Tuesday, January 24, 2012

Vermin Supreme: Free Ponies for all Americans

As the US presidential race heats up, its nice to know they're still some mad and crazy people out there to ease your brain from the hard-core politics. Vermin Supreme is the latest "politician" to hit the American public, but not in a way you would expect.


Vermin Supreme is possibly the nuttiest man to ever to be involved in politics in the United states (beside Sarah Palin, obviously). He first came into light when a video of him at the "Lesser-Known Democratic Candidates Presidential Fourum" went viral on You Tube.

At the forum, Vermin Surprme announced some of his major polices. Some of which include a mandatory tooth brushing law to rid America of decaying teeth and a Free Pony for every American to move America into a "Pony based Economy" and releve the reliance on Foreign oil. He also plans to use Zombies as a alternate clean energy source. After announcing his polices, he went to gillterbomb fellow candidate Randall Terry claiming Jesus told him to turn Terry gay.



Upon closer inspection, analysis and research (otherwise known as Googling the words "Vermin Supreme") You would find that he is a "American performance artist" and a "political activist" who is known for being a "satirical candidate" in various local elections.


People as nutty and witty as Vermin Supreme add a little bit of comedy and light-heartedness to what would have been are extremely boring presidential race. Lets just not all vote for him as a joke, or we will really be screwed.

> [Data for review]:
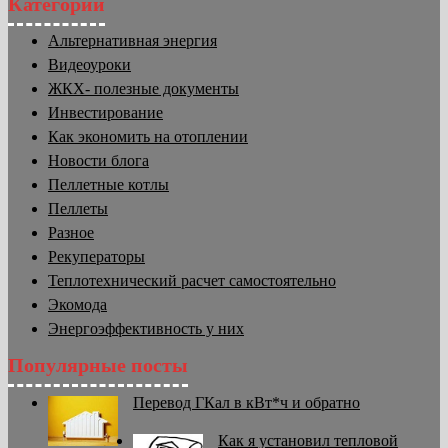
Категории
Альтернативная энергия
Видеоуроки
ЖКХ- полезные документы
Инвестирование
Как экономить на отоплении
Новости блога
Пеллетные котлы
Пеллеты
Разное
Рекуператоры
Теплотехнический расчет самостоятельно
Экомода
Энергоэффективность у них
Популярные посты
Перевод ГКал в кВт*ч и обратно
Как я установил тепловой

> [Problem requirements]:
Answer these questions about the post on Vermin Supreme:
1. What does he plan to use as an alternate clean energy source?
2. Which fellow candidate did he target after announcing his policies?
3. What kind of candidate is he known for being in various local elections?

> [Response to the task]:
1. Zombies.
2. Randall Terry.
3. A satirical candidate.